Small Work Crew Activity.   Also there were a number of small crews doing specialized work – such as putting blocking on the side walls for nailing the bottoms of the roof trusses and for providing a nailing shelf for sheet rock on the ceiling around the perimeter.   There was also a crew putting on Z flashing around the bottom of the walls to set the sheathing in.   Each bottom of each piece of sheathing is set into a channel of metal that has a bed of silicone caulk to seal it from any weather leaks.  Another crew or two is moving around the house on ladders putting on a cap plate on all the walls to tie them together and to provide a strong resting place for the roof trusses to come later.  Others were simply picking things up or sweeping out anything accumulating on the floor or running the “chop saw”.  

Saw Man.  The chop saw work is always a dedicated “saw man”, in this case, “Pretty Boy” Miller, AKA “Nine Fingers” our most beloved SPM from previous builds who is helping us today by special request.  The official SPM for this site is “Be Safe – Have Fun” Jeff Vanderlip who brought along his wife and son.

Straighten the Walls  Two small crews were detailed to “straighten the walls”.   That involves placing blocks on each outside top corner of the house, tying string from block to block, then using a  ladder and a block of wood to gauge the wall spacing to the string at various points and then adjusting them with braces to get them absolutely straight.

Porch Beam Pockets.   Someone forgot to provide porch beam pockets during layout so those had to be cut out with a saws-all and re-framed.   Just a few minutes extra work.   The pockets are rectangular openings that allow the front porch beams to extend well into the frame of the house so that they are well anchored and will never be able to pull away.  The porch beams for the two sides were slid in, leveled and braced.  

End of Day  The day ended about 5 PM with all the walls up and covered and all tools put away and the site cleaned of any left over debris.  Next week will be rafter day – actually these are prebuilt engineered trusses that are made off-site and trucked in.   One of the things we did today was to install a temporary cross walk across the main family room to help the truss walkers to get back and forth somewhat safely  “up there”.   Next weekend we will put them in place, install cross bracing, deck the roof and dry it in, ready for shingles.   Maybe even shingle it. 
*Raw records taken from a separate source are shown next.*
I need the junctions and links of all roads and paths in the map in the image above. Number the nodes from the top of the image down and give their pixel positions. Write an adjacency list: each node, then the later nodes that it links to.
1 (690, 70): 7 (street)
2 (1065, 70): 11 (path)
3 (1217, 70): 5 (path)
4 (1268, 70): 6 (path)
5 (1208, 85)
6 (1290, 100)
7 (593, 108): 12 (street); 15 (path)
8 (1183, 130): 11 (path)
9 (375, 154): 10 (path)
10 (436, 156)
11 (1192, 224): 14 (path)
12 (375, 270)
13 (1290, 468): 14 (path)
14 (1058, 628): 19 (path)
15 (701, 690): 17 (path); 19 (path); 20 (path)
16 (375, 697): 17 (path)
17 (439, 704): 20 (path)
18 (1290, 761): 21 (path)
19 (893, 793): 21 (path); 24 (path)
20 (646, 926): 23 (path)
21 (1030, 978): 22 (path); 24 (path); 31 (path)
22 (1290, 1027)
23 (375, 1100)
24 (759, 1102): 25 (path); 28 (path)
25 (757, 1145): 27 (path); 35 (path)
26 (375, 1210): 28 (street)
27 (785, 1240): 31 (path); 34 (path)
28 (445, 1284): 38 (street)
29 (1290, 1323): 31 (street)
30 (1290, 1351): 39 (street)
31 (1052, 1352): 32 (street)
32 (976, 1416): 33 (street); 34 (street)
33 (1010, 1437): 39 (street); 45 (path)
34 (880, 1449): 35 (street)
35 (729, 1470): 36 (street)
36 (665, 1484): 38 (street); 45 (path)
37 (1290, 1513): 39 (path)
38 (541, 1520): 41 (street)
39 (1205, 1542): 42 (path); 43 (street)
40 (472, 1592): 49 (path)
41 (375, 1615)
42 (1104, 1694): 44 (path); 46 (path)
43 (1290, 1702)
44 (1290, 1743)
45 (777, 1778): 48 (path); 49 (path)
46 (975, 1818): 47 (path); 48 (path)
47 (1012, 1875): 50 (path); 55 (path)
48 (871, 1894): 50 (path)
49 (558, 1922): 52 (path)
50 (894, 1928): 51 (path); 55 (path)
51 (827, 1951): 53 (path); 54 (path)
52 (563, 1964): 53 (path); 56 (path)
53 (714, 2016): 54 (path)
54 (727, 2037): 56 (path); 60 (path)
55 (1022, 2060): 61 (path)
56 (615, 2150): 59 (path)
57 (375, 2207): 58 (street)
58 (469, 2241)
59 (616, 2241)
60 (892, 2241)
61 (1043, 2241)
Always Something New.   Every build has a new feature or new challenge to overcome.  This time we were pleasantly surprised at the retainer wall.   It is beautiful –  attractive engineered blocks of stone to create a retainer wall for the house next door which sits above “ours”.   Out of the 20 homes we have built previously, we have always contended with graded slopes between houses or between yards.  The retaining wall is a nice feature.   I understand we will have some changes in the way we do the trusses (engineered steel spacers) and a different design for the trusses.   New features added in previous years include tapered round columns instead of rectangular posts for porches, Hardi-plank siding instead of vinyl, bigger floor plans, engineered trusses, engineered floor joists, Z flashing, and a number of neat improvements in design and detail to make the homes more distinct and attractive.